Aujourd’hui, ce n’est que de la théorie! L’excitation, le stress, la volonté d’aller aux champs est un réflexe ou un besoin aussi fort qu’un castor qui capote s’il entend de l’eau s’écouler près de SON barrage. Je ronge mon frein, mon bruxisme nocturne est à son maximum! C’est moi qui réveille mon réveil matin tellement l’adrénaline est dans le tapis. Je sais que je dois me contenir, que les faux départs sont impitoyables dans ce genre de système qu’on a mis en place. Ça « m’énarve » de constater que mes observations m’indiquent qu’il faudrait que la pluie prévue se repousse plus loin que dimanche même lundi. On est « faite »!

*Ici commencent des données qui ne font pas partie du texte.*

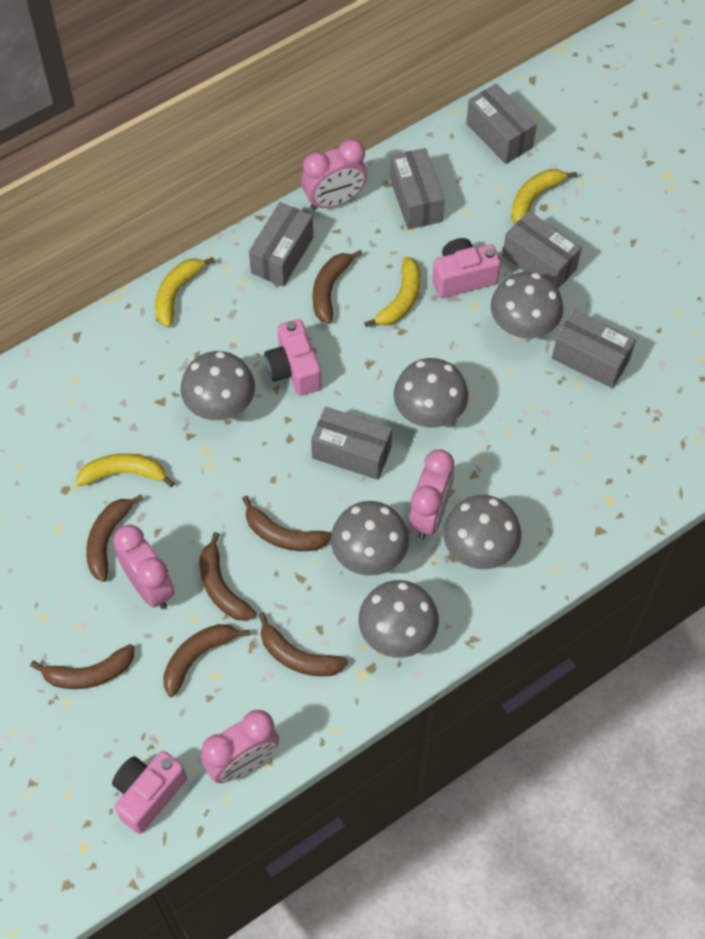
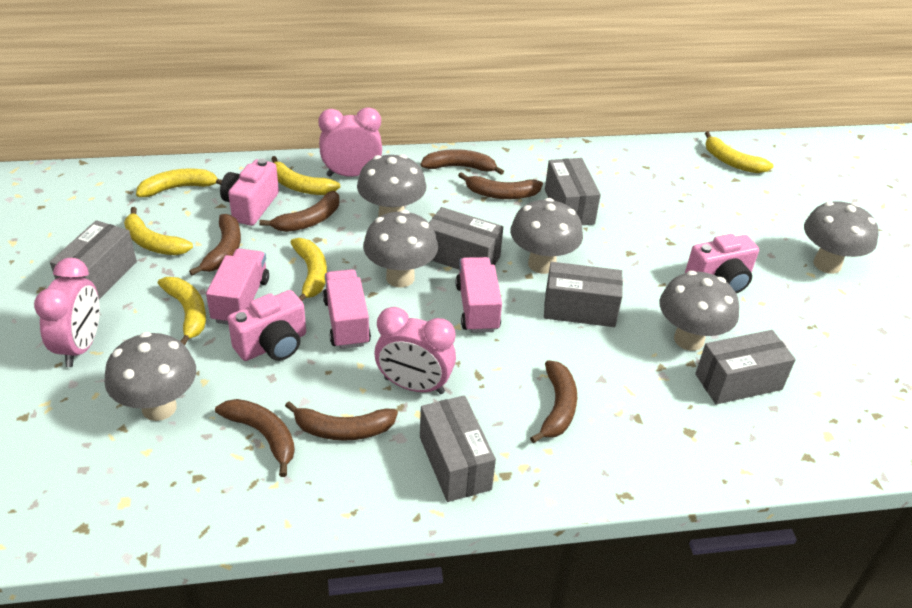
pink clock: [113,525,175,609] [201,710,279,783] [301,139,367,210] [409,450,454,539] = 4 -> [34,258,100,367] [318,107,382,177] [375,307,456,394] = 3
pink truck: none = 0 -> [206,248,269,324] [323,269,371,349] [456,257,502,333] = 3
yellow banana: [76,454,175,487] [155,257,215,328] [364,257,420,327] [511,169,577,223] = 4 -> [124,207,193,255] [136,168,222,197] [158,277,206,345] [271,156,340,195] [290,238,327,301] [705,132,774,173] = 6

On a quand même plusieurs aménagements différents : couvert défolié, non défolié, des endroits sans couvert, même un 30 hectares de sol en travail minimum (chisel), certains sols légers, d’autres plus lourds, même notre secteur de sol qu’on considère parfait (on n’a jamais de sol parfait).
Dans tous ces endroits, on oublie les semis plus profonds que 4-5 cm, même pas possible de faire le canola à 2 cm. Présentement, on ne choisit pas la culture ni le type de couvert, on choisit le champ qui peut nous offrir un sol prêt à semer avec la perspective de réussite la plus élevée dans une fenêtre de 24-48 heures.
Une fois identifié, on essaie de forcer les choses avec un équipement qu’on a modifié qui nous permet de brasser les tiges tout en me permettant de me faire brasser moi aussi afin de laisser une chance au soleil et au vent d’atteindre plus facilement la surface du sol. On observe une certaine différence en fin de journée et ça me permet de me joindre à la famille afin de souligner la fête des mères.

Dimanche matin, Dame météo semble avoir écouté mes demandes et ça s’annonce beau. Je me sens aussi réconforté de lire des observations d’autres agriculteurs qui ont les mêmes inquiétudes que moi. Tout en précisant qu’on n’avait pas eu une vraie présence du soleil dans les dernières semaines en plus des vents qui viennent souvent de l’est.
Pas gagnant les vents de l’est! Et voilà que l’arrivé du soleil se confirme. Un peu de chaleur en plus et Dame météo nous donne notre lundi en prime. Tout est là! Les conditions se sont grandement améliorées. Notre passage de picoteuse nous aura permis d’avancer d’une journée notre date de semis sans bouleverser aucun ver de terre. Nos autres secteurs se sont transformés sous l’effet des 24 heures de soleil additionnelles. Le seul intrant manquant jusqu’à présent. On a seulement à apprendre à s’en servir et surtout éviter de trop serré les dents dans la nuit! Profession agriculteur.